* What this task involves *
The copy has to match the records word for word and include no pictures.

* Exercise data *

▶

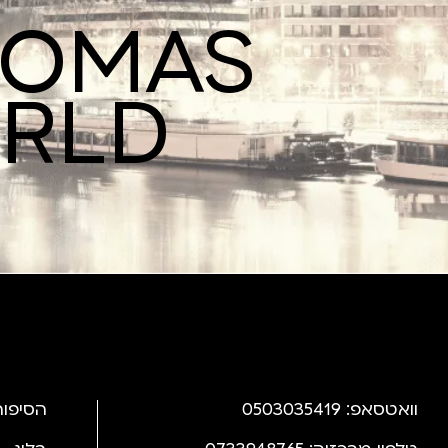
ROMAS
ORLD
וואטסאפ: 0503035419
הסיפור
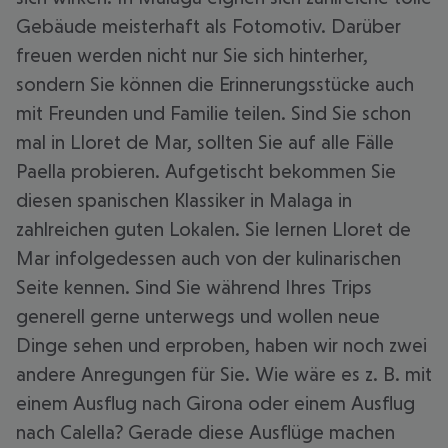
Gebäude meisterhaft als Fotomotiv. Darüber
freuen werden nicht nur Sie sich hinterher,
sondern Sie können die Erinnerungsstücke auch
mit Freunden und Familie teilen. Sind Sie schon
mal in Lloret de Mar, sollten Sie auf alle Fälle
Paella probieren. Aufgetischt bekommen Sie
diesen spanischen Klassiker in Malaga in
zahlreichen guten Lokalen. Sie lernen Lloret de
Mar infolgedessen auch von der kulinarischen
Seite kennen. Sind Sie während Ihres Trips
generell gerne unterwegs und wollen neue
Dinge sehen und erproben, haben wir noch zwei
andere Anregungen für Sie. Wie wäre es z. B. mit
einem Ausflug nach Girona oder einem Ausflug
nach Calella? Gerade diese Ausflüge machen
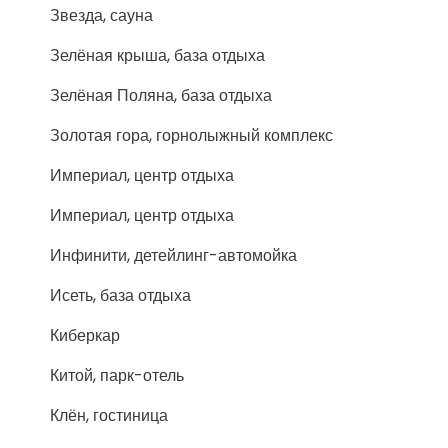
Звезда, сауна
Зелёная крыша, база отдыха
Зелёная Поляна, база отдыха
Золотая гора, горнолыжный комплекс
Империал, центр отдыха
Империал, центр отдыха
Инфинити, детейлинг-автомойка
Исеть, база отдыха
Киберкар
Китой, парк-отель
Клён, гостиница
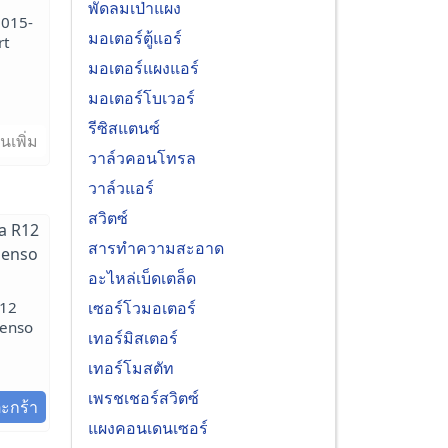
พัดลมเป่าแผง
2015-
มอเตอร์ตู้แอร์
rt
o
มอเตอร์แผงแอร์
มอเตอร์โบเวอร์
รีซิสแตนซ์
นเพิ่ม
วาล์วคอนโทรล
วาล์วแอร์
สวิตซ์
สารทำความสะอาด
อะไหล่เบ็ดเตล็ด
เซอร์โวมอเตอร์
R12
Denso
เทอร์มิสเตอร์
เทอร์โมสตัท
เพรชเชอร์สวิตซ์
ตะกร้า
แผงคอนเดนเซอร์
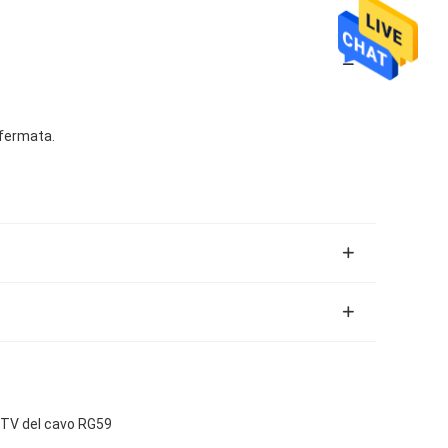
 fermata.
CTV del cavo RG59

◀

* Exercise output *
ROMAS
ORLD
וואטסאפ: 0503035419
הסיפור
Gebäude meisterhaft als Fotomotiv. Darüber
freuen werden nicht nur Sie sich hinterher,
sondern Sie können die Erinnerungsstücke auch
mit Freunden und Familie teilen. Sind Sie schon
mal in Lloret de Mar, sollten Sie auf alle Fälle
Paella probieren. Aufgetischt bekommen Sie
diesen spanischen Klassiker in Malaga in
zahlreichen guten Lokalen. Sie lernen Lloret de
Mar infolgedessen auch von der kulinarischen
Seite kennen. Sind Sie während Ihres Trips
generell gerne unterwegs und wollen neue
Dinge sehen und erproben, haben wir noch zwei
andere Anregungen für Sie. Wie wäre es z. B. mit
einem Ausflug nach Girona oder einem Ausflug
nach Calella? Gerade diese Ausflüge machen
Звезда, сауна
Зелёная крыша, база отдыха
Зелёная Поляна, база отдыха
Золотая гора, горнолыжный комплекс
Империал, центр отдыха
Империал, центр отдыха
Инфинити, детейлинг-автомойка
Исеть, база отдыха
Киберкар
Китой, парк-отель
Клён, гостиница
พัดลมเป่าแผง
2015-
มอเตอร์ตู้แอร์
rt
o
มอเตอร์แผงแอร์
มอเตอร์โบเวอร์
รีซิสแตนซ์
นเพิ่ม
วาล์วคอนโทรล
วาล์วแอร์
สวิตซ์
สารทำความสะอาด
อะไหล่เบ็ดเตล็ด
เซอร์โวมอเตอร์
R12
Denso
เทอร์มิสเตอร์
เทอร์โมสตัท
เพรชเชอร์สวิตซ์
ตะกร้า
แผงคอนเดนเซอร์
 fermata.
CTV del cavo RG59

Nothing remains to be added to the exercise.